In the present case we have shown that a vessel sealing device can be used to perform partial lung lobectomies in diseased pulmonary tissue, which has not been previously reported. One study in humans used a vessel sealing system in video-assisted thoracoscopic surgery to address smaller lesions (< 2 cm); larger lesions were resected using staplers. The results from this study showed that operation time, duration of drainage, postoperative hospital stay, and postoperative complications were comparable to those using stapler systems alone (5). The advantages of using the vessel sealing system in these procedures included use of fewer staplers or suture, less foreign material, reduced trauma by not having to repeatedly insert the stapling system, and therefore less chest pain. Lastly, using the vessel sealing system allowed increased amount of normal lung tissue to be left behind after removal of the bulla or bleb (4).
Previously, the same dolphin tip vessel sealing device had been used to seal vessels including pulmonary vasculature, lymphatics, and tissue bundles up to 7 mm in diameter. Activation of the vessel sealing system uses electrosurgical radiofreqency energy that causes the collagen and elastin in the blood vessel walls to reorganize within the tissue thereby forming a permanent seal (5). Often the system is equipped with a blade activated by an operator controlled trigger. This vessel sealing system (LigaSure vessel sealing device, Medtronic) has also been studied for use in pulmonary biopsy sampling with minimal postoperative complications. In a study using 4 healthy dogs, the vessel sealing system was used to perform pulmonary biospies and there was no evidence of acute air leak (8).

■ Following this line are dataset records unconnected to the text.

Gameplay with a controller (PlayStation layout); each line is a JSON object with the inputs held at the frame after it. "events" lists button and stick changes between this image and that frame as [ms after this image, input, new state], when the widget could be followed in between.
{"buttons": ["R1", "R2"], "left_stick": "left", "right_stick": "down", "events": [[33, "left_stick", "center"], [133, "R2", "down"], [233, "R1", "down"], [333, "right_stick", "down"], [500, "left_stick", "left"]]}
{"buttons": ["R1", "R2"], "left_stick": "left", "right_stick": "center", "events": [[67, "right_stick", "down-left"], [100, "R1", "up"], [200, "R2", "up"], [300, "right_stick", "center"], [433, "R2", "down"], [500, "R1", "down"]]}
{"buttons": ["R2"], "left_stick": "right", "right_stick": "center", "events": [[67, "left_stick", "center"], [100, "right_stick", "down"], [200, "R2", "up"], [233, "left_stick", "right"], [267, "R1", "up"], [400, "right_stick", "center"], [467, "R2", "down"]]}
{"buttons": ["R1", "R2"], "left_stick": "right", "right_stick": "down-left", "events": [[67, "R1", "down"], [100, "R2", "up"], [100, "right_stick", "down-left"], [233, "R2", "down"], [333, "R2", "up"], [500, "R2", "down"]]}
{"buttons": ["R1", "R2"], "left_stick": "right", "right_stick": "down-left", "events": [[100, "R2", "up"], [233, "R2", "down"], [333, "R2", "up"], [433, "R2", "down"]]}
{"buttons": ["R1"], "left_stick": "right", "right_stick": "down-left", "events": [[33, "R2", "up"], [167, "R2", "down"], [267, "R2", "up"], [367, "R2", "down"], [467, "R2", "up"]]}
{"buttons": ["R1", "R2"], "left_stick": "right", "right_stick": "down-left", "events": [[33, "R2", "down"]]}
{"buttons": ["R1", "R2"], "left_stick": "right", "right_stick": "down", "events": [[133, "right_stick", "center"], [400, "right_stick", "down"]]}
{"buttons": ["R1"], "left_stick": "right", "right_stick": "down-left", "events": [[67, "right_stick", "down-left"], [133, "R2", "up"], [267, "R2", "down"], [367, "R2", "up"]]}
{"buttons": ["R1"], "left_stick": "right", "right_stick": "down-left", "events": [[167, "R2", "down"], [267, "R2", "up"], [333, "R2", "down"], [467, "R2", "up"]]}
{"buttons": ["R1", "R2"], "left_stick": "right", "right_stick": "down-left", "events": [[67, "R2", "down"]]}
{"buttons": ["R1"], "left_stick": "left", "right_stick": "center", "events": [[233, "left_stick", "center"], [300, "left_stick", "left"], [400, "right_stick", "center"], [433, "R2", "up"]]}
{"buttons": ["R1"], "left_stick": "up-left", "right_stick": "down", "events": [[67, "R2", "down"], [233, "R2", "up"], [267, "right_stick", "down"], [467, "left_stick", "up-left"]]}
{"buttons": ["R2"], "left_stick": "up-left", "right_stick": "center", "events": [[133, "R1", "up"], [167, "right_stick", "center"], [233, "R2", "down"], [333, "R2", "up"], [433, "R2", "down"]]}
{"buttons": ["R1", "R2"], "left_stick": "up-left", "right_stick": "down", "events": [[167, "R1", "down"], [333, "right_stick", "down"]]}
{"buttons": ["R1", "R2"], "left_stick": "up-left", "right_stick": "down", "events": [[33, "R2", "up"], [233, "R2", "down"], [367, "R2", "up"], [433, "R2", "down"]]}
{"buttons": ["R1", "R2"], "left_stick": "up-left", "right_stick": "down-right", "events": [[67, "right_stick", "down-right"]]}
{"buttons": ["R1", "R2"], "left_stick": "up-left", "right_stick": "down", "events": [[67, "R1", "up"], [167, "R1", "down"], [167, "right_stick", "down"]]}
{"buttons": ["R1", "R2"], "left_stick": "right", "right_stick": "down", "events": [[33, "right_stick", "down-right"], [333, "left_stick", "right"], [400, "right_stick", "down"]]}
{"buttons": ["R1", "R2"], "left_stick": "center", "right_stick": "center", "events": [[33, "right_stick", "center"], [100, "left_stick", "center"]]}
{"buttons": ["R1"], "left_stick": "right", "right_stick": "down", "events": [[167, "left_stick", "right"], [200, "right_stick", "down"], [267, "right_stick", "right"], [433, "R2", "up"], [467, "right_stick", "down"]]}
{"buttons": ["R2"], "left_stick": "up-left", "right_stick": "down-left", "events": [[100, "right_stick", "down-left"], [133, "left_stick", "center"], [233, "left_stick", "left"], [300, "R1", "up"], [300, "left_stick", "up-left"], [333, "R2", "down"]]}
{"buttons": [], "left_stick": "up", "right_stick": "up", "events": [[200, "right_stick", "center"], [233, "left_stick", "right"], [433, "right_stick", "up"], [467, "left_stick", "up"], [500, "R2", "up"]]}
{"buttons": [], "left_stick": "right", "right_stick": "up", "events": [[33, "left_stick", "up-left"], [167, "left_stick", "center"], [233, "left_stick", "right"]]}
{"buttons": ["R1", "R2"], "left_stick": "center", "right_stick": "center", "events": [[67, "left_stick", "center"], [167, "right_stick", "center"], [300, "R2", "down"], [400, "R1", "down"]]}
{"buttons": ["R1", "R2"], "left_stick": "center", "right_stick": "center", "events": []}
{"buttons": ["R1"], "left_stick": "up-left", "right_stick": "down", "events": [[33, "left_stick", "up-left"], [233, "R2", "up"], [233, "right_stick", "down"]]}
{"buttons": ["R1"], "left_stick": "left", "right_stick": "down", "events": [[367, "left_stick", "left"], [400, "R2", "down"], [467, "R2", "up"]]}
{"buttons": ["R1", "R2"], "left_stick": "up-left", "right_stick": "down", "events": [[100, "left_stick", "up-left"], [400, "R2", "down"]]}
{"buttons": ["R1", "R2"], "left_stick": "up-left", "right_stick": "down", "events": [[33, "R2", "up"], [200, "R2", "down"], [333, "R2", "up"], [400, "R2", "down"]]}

One dog had a small volume pneumothorax 24 h after the procedure which resolved without intervention. The study also evaluated the damage to the tissue based on histopathology. Vessel sealing systems sense the impedance of the tissue. When impedance is high enough and protein coagulation is complete, the seal terminates, thereby limiting tissue damage (Figure 2) (9). Morphologic examination of the lungs showed similar changes to those reported for peripheral lung specimens collected using sealing devices in dogs (9). There were 3 obvious zones, 1 of crushed tissue which was exposed to the bipolar plate of the vessel sealer, a transition zone of damaged parenchyma between the crush zone, and a zone of normal pulmonary parenchyma (9). The transition zone represents the region of lateral thermal injury that extends beyond the directly crushed tissue.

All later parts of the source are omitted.